Siamo in campagna e la luce è calda e copiosa. In una panoramica si nota un fastidioso rumore visivo, e non è il primo, la parola giusta è disturbante. Tutto sommato disturbante-Abel Ferrara è un binomio che non va in disaccordo. Di solito la parola e il nome si trovano bene l'una di fianco all'altro e non può essere diverso in questo caso dove il film si concentra su un tema caro al regista: le origini. Origini inteso come passato personale e naturalmente quando si parla di Ferrara come genesi del male. Napoli come Buenos Aires, come Rio, come il Bronx di New York. Tutto sommato la città partenopea sta sullo stesso parallelo della Grande Mela, il regista ha lontane origini campane, quasi naturale che la memoria dell'uno incontri i vicoli, le voci, i racconti dell'altra. I luoghi si sovrappongono, giocano ad incastro perché in fondo popolati dagli stessi bisogni, dalle stesse necessità, da quei latrati di rabbia e frustrazione che emanano le periferie del mondo, quei luoghi ai margini del progresso, quei quartieri a due passi dalla ricchezza che però sprofondano nell'inedia.
Il punto di partenza è allora il punto più basso, l'oscurità sociale più profonda: il carcere. E proprio qui, nel cortile della casa circondariale di Pozzuoli che inizia il viaggio di "Napoli, Napoli, Napoli": nei racconti delle detenute, negli sguardi di disagio ed imbarazzo, nelle sigarette fumate una dopo l'altra. Le voci si accavallano e si intrecciano con tre microfiction che sanno di vita vissuta, tre vicende di tragica quotidianità, tre caratteristici bozzetti di umanità criminale e di disagio che sfociano nella violenza. Ognuna sceneggiata da un autore diverso: Gaetano Di vaio rielabora il suo passato di criminale attraverso una storia di un detenuto, Peppe Lanzetta descrive una vicenda familiare violenta e senza speranza e Maurizio Braucci un battesimo di sangue. Così tra il racconto di un tradimento e conseguente omicidio, tra l'intervista di chi ha occupato centri sociali per avvicinare ragazzi e tenerli lontani dalle strade, di chi lotta ogni giorno per affermare i diritti più elementari spesso spunta il regista con una domanda, un intervento, una riflessione.

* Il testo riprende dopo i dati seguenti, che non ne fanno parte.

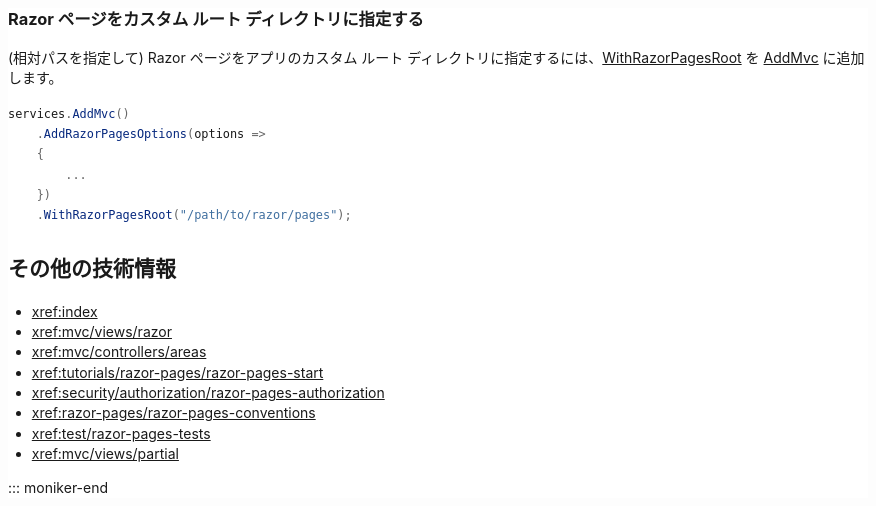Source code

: ### <a name="specify-that-razor-pages-are-at-a-custom-root-directory"></a>Razor ページをカスタム ルート ディレクトリに指定する

(相対パスを指定して) Razor ページをアプリのカスタム ルート ディレクトリに指定するには、[WithRazorPagesRoot](/dotnet/api/microsoft.extensions.dependencyinjection.mvcrazorpagesmvccorebuilderextensions.withrazorpagesroot) を [AddMvc](/dotnet/api/microsoft.extensions.dependencyinjection.mvcservicecollectionextensions.addmvc#Microsoft_Extensions_DependencyInjection_MvcServiceCollectionExtensions_AddMvc_Microsoft_Extensions_DependencyInjection_IServiceCollection_) に追加します。

```csharp
services.AddMvc()
    .AddRazorPagesOptions(options =>
    {
        ...
    })
    .WithRazorPagesRoot("/path/to/razor/pages");
```

## <a name="additional-resources"></a>その他の技術情報

* <xref:index>
* <xref:mvc/views/razor>
* <xref:mvc/controllers/areas>
* <xref:tutorials/razor-pages/razor-pages-start>
* <xref:security/authorization/razor-pages-authorization>
* <xref:razor-pages/razor-pages-conventions>
* <xref:test/razor-pages-tests>
* <xref:mvc/views/partial>

::: moniker-end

Viene data voce anche al sindaco della città e ad altre personalità locali. Ne esce fuori un ritratto complesso e stratiforme, un mix di fatalismo, speranza, scoramento. Un tentativo di leggere il luogo, le sue incongruenze perdendosi al suo interno, da Pozzuoli al centro, dai Quartieri Spagnoli alle Vele di Scampia seguendo le tracce della memoria, gli odori della strada, gli occhi degli scugnizzi e gli echi di Maradona che ancora si sentono nei nomi e nelle immagini.

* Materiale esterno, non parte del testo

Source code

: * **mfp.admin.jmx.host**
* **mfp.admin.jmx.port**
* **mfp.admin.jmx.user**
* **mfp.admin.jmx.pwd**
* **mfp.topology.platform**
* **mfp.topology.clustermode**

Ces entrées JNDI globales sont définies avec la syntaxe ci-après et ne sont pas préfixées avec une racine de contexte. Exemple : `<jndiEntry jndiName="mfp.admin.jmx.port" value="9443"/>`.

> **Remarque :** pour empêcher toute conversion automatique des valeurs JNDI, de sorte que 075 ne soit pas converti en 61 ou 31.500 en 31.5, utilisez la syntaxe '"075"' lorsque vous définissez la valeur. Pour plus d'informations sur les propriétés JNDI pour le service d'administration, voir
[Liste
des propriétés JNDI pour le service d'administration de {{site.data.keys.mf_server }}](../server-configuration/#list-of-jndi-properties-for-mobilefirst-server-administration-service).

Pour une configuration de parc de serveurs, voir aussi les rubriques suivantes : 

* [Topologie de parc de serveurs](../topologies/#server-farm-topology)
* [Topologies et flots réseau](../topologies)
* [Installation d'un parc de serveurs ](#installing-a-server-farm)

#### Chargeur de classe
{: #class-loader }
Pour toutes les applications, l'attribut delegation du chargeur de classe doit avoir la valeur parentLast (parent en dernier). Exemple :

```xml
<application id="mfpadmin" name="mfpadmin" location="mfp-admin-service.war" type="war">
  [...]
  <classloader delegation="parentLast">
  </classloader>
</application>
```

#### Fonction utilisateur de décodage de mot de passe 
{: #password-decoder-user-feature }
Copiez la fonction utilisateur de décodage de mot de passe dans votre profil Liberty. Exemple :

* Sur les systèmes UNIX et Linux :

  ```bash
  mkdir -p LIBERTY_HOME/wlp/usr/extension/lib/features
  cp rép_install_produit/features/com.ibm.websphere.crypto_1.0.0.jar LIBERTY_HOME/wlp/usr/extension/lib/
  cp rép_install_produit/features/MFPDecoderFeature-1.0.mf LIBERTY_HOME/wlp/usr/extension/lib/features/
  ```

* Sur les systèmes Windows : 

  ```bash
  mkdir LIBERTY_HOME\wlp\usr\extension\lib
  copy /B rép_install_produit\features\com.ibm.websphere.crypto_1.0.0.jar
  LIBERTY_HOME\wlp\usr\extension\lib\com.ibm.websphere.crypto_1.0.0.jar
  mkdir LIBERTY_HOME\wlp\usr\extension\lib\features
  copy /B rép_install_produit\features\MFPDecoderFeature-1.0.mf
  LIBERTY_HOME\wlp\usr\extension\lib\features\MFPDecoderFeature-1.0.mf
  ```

La sua natura di ibrido rende il docu-dramma di Ferrara un'opera atipica, con diversi spunti di interesse ed indubbiamente con una sua forza, non fosse altro che per l'indignazione umana che induce nello spettatore, ma lascia molte perplessità. Forse proprio il suo statuto di opera di confine lo rende un oggetto non propriamente riuscito, a volte incerto nel suo sviluppo, ma forse proprio in virtù di questa sua debolezza, una testimonianza forte e reale di quel grumo di sofferenza, passione e vitalità che è oggi Napoli.